Выбрать главу

Следующим значимым этапом становления несостоявшейся новой российской государственности Леонид Зорин считает праздник 850-летия Москвы, проведённый с «новорижским» размахом в 1997 году. Он пишет: «В полной мере метафорика примирения была реализована в рамках… идеологической модели, наиболее зримым и наглядным выражением которой стали торжества, устроенные 5–7 сентября 1997 года по случаю 850-летия Москвы».

Нужно добавить, что торжества эти готовились в течение нескольких лет, когда информационная подготовка к юбилею Москвы шла на всех уровнях, а центр города – Манежная площадь – превратился в мрачный котлован, напоминавший всем о центральном объекте будущего праздника. «В сценарии московского юбилея трагическая история России неожиданно предстала как бесконечная и бесконфликтная череда золотых веков. Московский мэр явился на праздник в костюме древнерусского князя. Портрет доброго царя Ивана Грозного был спроецирован на стену МГУ в лазерном шоу французского композитора Жарра».

И – вывод: «Новая весть, объявленная московским праздником, состояла в том, что Россия вступила в общество потребления, и это национальное, державное, православное общество потребления, освящённое историей страны и её религией.
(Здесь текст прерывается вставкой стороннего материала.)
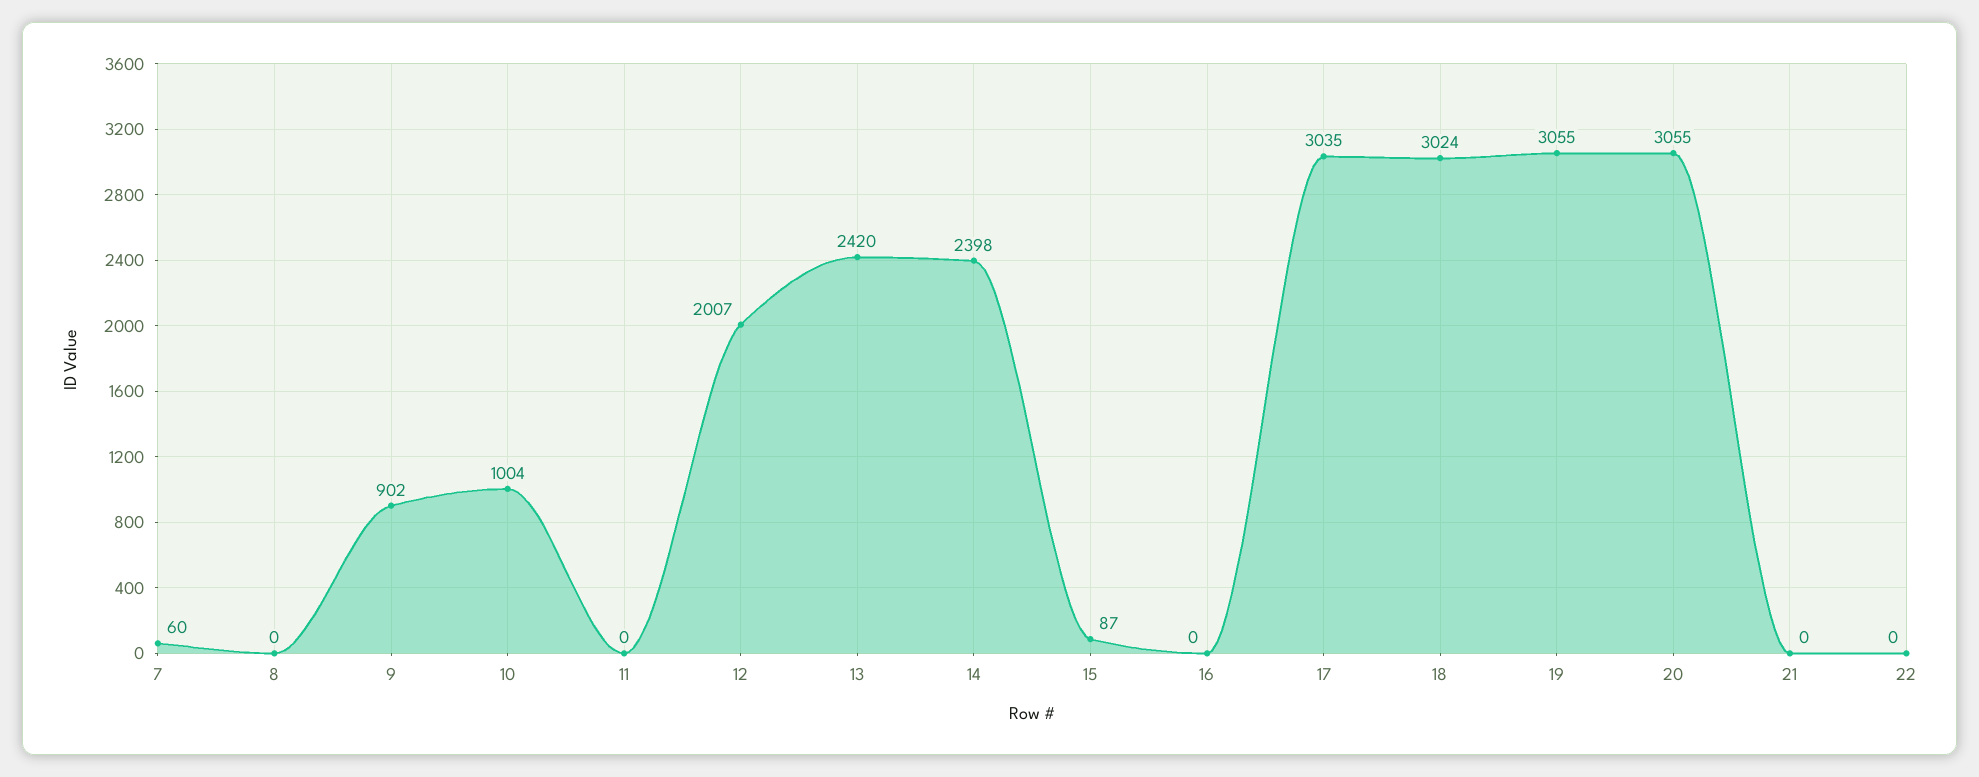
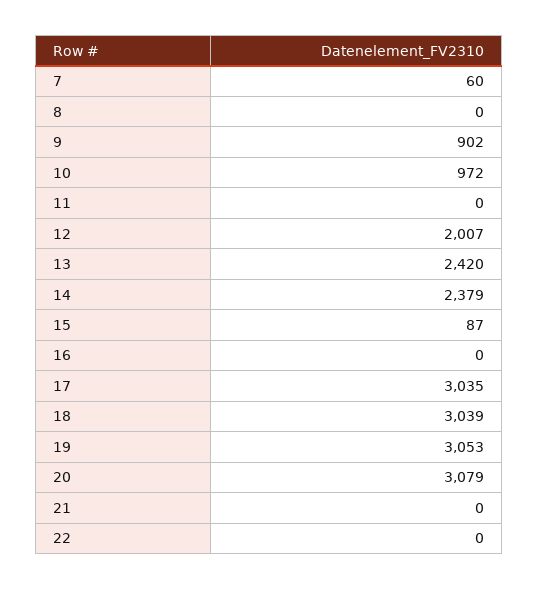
10: 1004 -> 972
14: 2398 -> 2379
18: 3024 -> 3039
19: 3055 -> 3053
20: 3055 -> 3079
В дни торжеств у многих наблюдателей, включая автора этих строк, складывалось впечатление, что заветная идея, призванная объединить нацию, наконец найдена. Будущая Россия виделась тогда страной неофеодального консьюмеризма, управляемой союзом удельных князей во главе с московским князем, играющим роль первого среди равных. Однако и эта идеологическая модель, и её творцы потерпели сокрушительное поражение. Августовский кризис 1998 года, войны на Балканах и на Кавказе вновь востребовали метафоры сильной руки, территориальной целостности и властной вертикали».

Думается, дело ещё и в том, что благополучие и согласие, которыми был напитан праздник 1997 года, были избыточно бутафорскими, фиктивными. «Пир во время чумы» – такой эпиграф пристегнул народ к карнавалу. И ещё: создатели многочисленных шоу, театральных обозрений и песен, вошедших в программу праздника, не проявили ощутимого таланта и трудолюбия. Спортивные комментаторы любят повторять афоризм известного советского футбольного тренера Бориса Аркадьева: «Что такое отечественный футбол? Это – футбол изо всех сил». Творцы праздника Москвы потрудились вполсилы, получили недурственные гонорары – и навсегда выпали из народной памяти.

Заслуживающих внимание посланий «от сердца к сердцу» на деньги мэрии создано не было. Получился именно праздник феодалов, лишённый идеи уважения к народу и труду. Бесстыжий праздник. А мы всё-таки привыкли если не к шедеврам, то к недурственной музыке, литературе, архитектуре, без чего любое благополучие воспринимается выморочным, ложным. Не превратились мы за пять-шесть лет в периферийный улыбчивый народ… А в 1998-м и впрямь в одночасье вся риторика «молодых реформаторов», обещавших возрождение России под пёстрыми флагами либерализма, превратилась в разбитое корыто… И уже не только консерваторы, но и преобладающая часть общества осознала, что России необходимы движения в сторону огосударствления и коллективизма. Разумеется, интенсивность такого движения – величина непостоянная, и на этот счёт всегда будут разные мнения. Но после 1998 года идея всеобщего согласия на почве феодальных развлечений, полных прилавков и расправы над памятниками Ленину из проблематичной превратилась в невозможную.

Август 1991-го так и просился в государствообразующий миф. Чем не Энеида? «Когда за призраком свободы нас Брут отчаянный водил»… Я тоже прельстился августовской исторической симфонией. Каюсь. У тех событий была эпическая фактура – зрелищная, вроде бы не оторванная от реальности. Триколор, который легко перепутать с флагами десятка стран, конечно, слабоват против красного знамени. Но – разбитый троллейбус, баррикады, Ельцин, выступающий с танка, стихия многотысячных митингов. Разве этого мало? Сразу вспоминается: залп «Авроры», взятие Зимнего, петроградская ночь… Похоже!